Peter Heidrich (b. 1935) has written variations on Happy Birthday in the style of Haydn, Mozart, Beethoven, Brahms, Schumann, and Dvořák. He caps them with the theme rewritten as a polka/waltz, a tango, a czardas, in ragtime, and "in the style of film music." It's all very P.D.Q. Bach and amusing enough for its eleven-minute duration. Speaking of film music, film composer Franz Waxman wrote his variations on Auld Lang Syne in the style of Mozart ("Eine kleine Nichtmusik"), Beethoven ("Moonlight Concerto"), Bach ("Chaconne à son gout") and "Shostakofiev." This is a more clever set than Heidrich's because Waxman is more adventurous with his tune; he gives the listener credit for being able to follow more than just simple variations.

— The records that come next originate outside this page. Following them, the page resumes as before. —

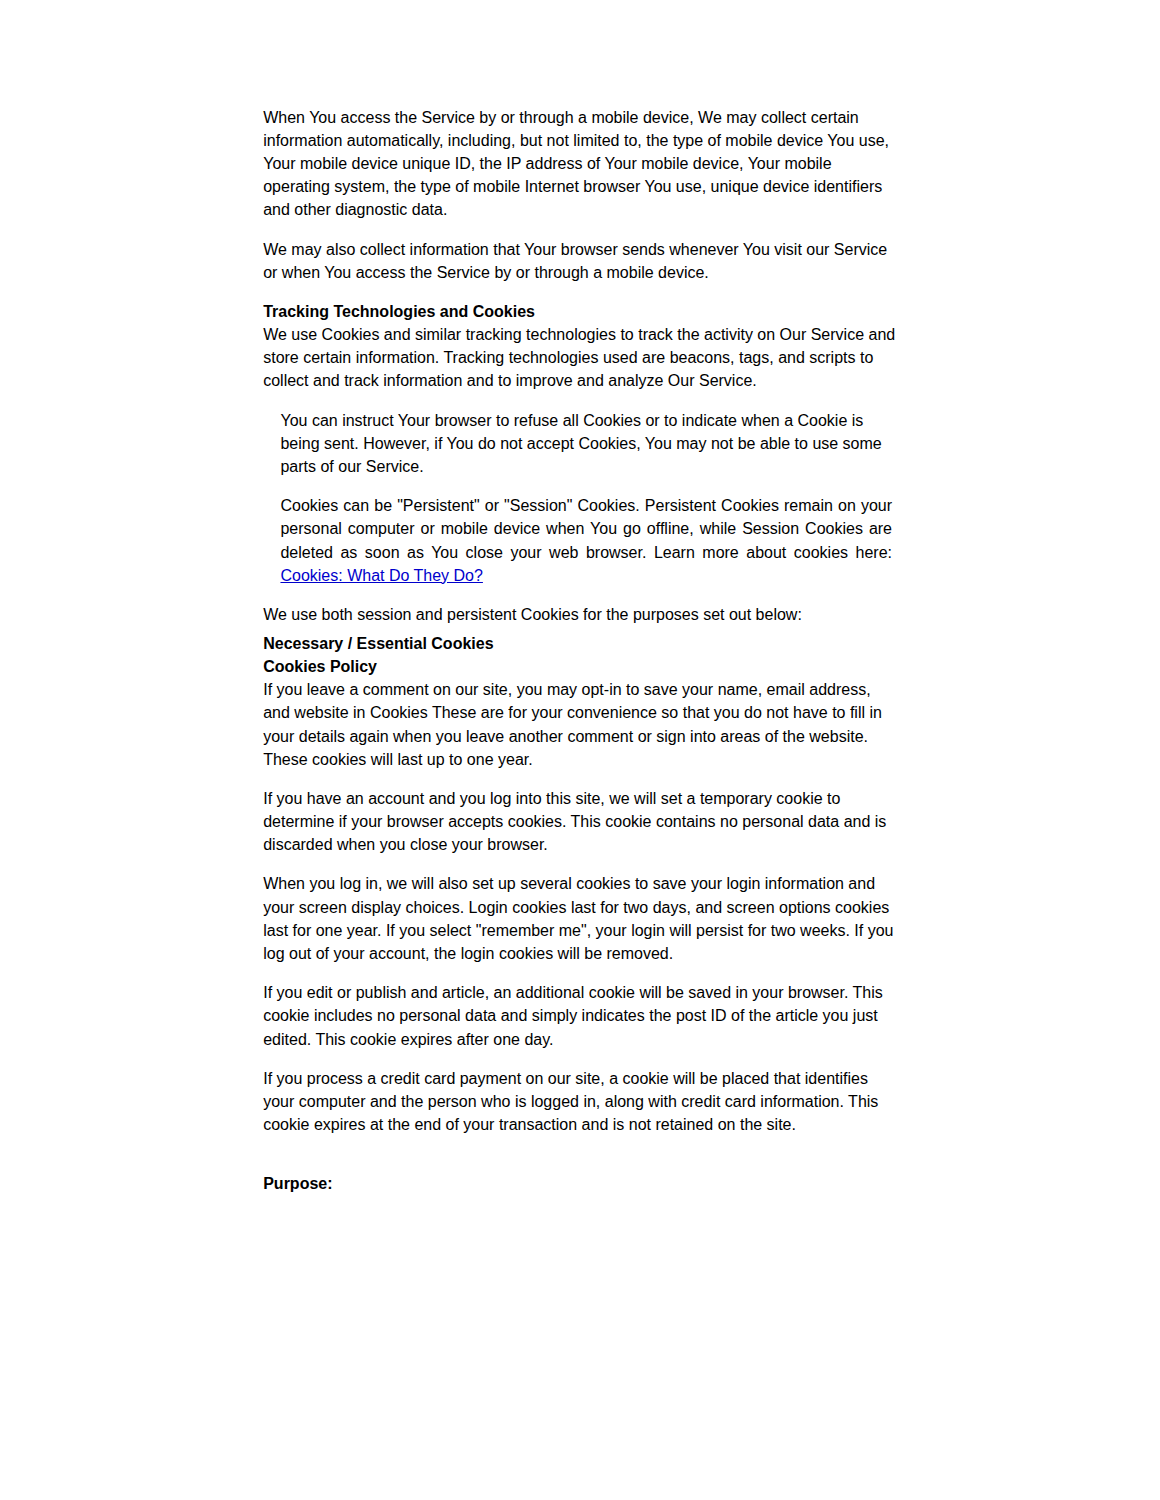When You access the Service by or through a mobile device, We may collect certain information automatically, including, but not limited to, the type of mobile device You use, Your mobile device unique ID, the IP address of Your mobile device, Your mobile operating system, the type of mobile Internet browser You use, unique device identifiers and other diagnostic data.
We may also collect information that Your browser sends whenever You visit our Service or when You access the Service by or through a mobile device.
Tracking Technologies and Cookies
We use Cookies and similar tracking technologies to track the activity on Our Service and store certain information. Tracking technologies used are beacons, tags, and scripts to collect and track information and to improve and analyze Our Service.
You can instruct Your browser to refuse all Cookies or to indicate when a Cookie is being sent. However, if You do not accept Cookies, You may not be able to use some parts of our Service.
Cookies can be "Persistent" or "Session" Cookies. Persistent Cookies remain on your personal computer or mobile device when You go offline, while Session Cookies are deleted as soon as You close your web browser. Learn more about cookies here: Cookies: What Do They Do?
We use both session and persistent Cookies for the purposes set out below:
Necessary / Essential Cookies
Cookies Policy
If you leave a comment on our site, you may opt-in to save your name, email address, and website in Cookies These are for your convenience so that you do not have to fill in your details again when you leave another comment or sign into areas of the website. These cookies will last up to one year.
If you have an account and you log into this site, we will set a temporary cookie to determine if your browser accepts cookies. This cookie contains no personal data and is discarded when you close your browser.
When you log in, we will also set up several cookies to save your login information and your screen display choices. Login cookies last for two days, and screen options cookies last for one year. If you select "remember me", your login will persist for two weeks. If you log out of your account, the login cookies will be removed.
If you edit or publish and article, an additional cookie will be saved in your browser. This cookie includes no personal data and simply indicates the post ID of the article you just edited. This cookie expires after one day.
If you process a credit card payment on our site, a cookie will be placed that identifies your computer and the person who is logged in, along with credit card information. This cookie expires at the end of your transaction and is not retained on the site.
Purpose:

And, speaking of both Mozart's Eine kleine Nachtmusik and Auld Lang Syne, the two are interwoven with other traditional Scottish (not Irish, in spite of the booklet note!) tunes in "Teddy" Bor's McMozart's eine kleine bricht Moonlicht nicht Musik. (Let's make that "MacMozart," shall we?) Bor's pastiche, if one can call it that, is crude – below the level of a P.D.Q. Bach prank. Fortunately, it lasts for little more than three minutes. The last of the variations is a mid-nineteenth century take on God Save the King, written for violin and cello by Joseph Ghys and François Servais. This is music for virtuoso display, very typical of its time. It's far more Thalberg than Chopin, if you get my drift.
The "Blitz" Fantasy by Vato Kakhidze was written at lightning speed – hence its name. It's a weird work. It opens with the composer's vocalise, performed in the style of a muezzin in his minaret. The vocalise extends through all four sections, to be taken up by the entire Kremerata Baltica (with crunching organ chords!) in the finale. More sensational than sensible, I vote to rename it the "Kitsch Fantasy." Alfred Schnittke's Polka is another spur of the moment composition, and a bitter one too. Ladislav Kupovic's Souvenir has been part of Kremer's repertoire for some time. I've never quite figured out what it is trying to say, but it seems to be a parody. God bless him, Tchaikovsky has written the only completely irony-free work on this CD. What it's doing with this motley crew is beyond me.
Kremer and associates go through their paces with precision and straight faces, the right way to perform such mockery. We remember what a stunning virtuoso Kremer is in the Ghys/Servais. In the Waxman, he is joined by pianist Louis Lortie, violist Ula Ulijona, and cellist Marta Sudraba; Sudraba also is his partner in the Ghys/Servais.
I have no reason to suspect you will not enjoy yourself at this birthday party, but ask yourself if you really need that second piece of cake.